The finals, broadcast over both NBC.com's website and on television on April 22, paired Cindy with Wolfgang, Ashley with Cat, and Chelsea with Govind. For this round, the contestants were paired up with their chefs by random draw and given just one day to practice their dishes. The competition started badly as Ashley sliced open his hand with a knife while cutting limes. The laceration was severe and required paramedic attention to apply a temporary bandage (he later needed stitches to seal up the wound) and cost him nearly 5 minutes of his 50. Cindy later burned her hand while pulling out her rack of lamb.
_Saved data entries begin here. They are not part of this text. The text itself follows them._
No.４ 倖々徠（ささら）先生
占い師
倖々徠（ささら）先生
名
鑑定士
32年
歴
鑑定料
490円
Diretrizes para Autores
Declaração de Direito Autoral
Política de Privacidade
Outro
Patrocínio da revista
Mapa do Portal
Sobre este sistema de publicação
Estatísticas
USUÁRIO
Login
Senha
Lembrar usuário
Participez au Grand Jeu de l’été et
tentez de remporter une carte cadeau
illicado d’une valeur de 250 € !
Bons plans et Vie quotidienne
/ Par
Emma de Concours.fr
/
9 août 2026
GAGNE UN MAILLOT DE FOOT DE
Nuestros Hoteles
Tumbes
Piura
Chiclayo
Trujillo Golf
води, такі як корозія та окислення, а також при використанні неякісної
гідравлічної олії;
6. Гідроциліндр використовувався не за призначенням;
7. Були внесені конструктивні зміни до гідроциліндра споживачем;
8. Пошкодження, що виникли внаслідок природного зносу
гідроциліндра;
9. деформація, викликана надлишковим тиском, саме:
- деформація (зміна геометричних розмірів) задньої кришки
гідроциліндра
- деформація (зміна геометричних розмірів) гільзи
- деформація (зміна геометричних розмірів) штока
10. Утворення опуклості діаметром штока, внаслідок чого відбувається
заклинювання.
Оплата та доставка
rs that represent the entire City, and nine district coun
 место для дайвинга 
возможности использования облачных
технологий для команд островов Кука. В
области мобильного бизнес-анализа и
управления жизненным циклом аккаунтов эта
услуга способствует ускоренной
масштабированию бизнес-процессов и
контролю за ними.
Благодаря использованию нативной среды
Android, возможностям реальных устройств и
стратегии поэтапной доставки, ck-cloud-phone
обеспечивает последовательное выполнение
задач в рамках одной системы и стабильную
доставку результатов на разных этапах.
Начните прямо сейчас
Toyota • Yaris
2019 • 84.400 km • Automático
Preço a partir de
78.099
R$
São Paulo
Cindy's menu consisted of roasted beet napoleon with goat cheese, marinated rack of lamb and butterscotch apple crumble. Chelsea's menu was hamachi sashimi, duck breast with spicy soba noodles and jasmine rice pudding (and a cold bottle of sake). Ashley's menu was coconut ceviche, tequila lime steak fajitas and Mexican chocolate fondue. Each judge weighed in, but withheld scores so that America could vote on the winner. Cindy won the competition.

== Home viewer contest ==
Every night during Celebrity Cooking Showdown, one viewer won a 4-piece GE kitchen. All viewers had to do to enter the contest was to send a text with a letter that corresponded to the celebrity they thought would win over the judges. As with the Deal Or No Deal Lucky Case Game, only the correct guesses were entered into the contest. From there, the winner was picked amidst the correct guesses.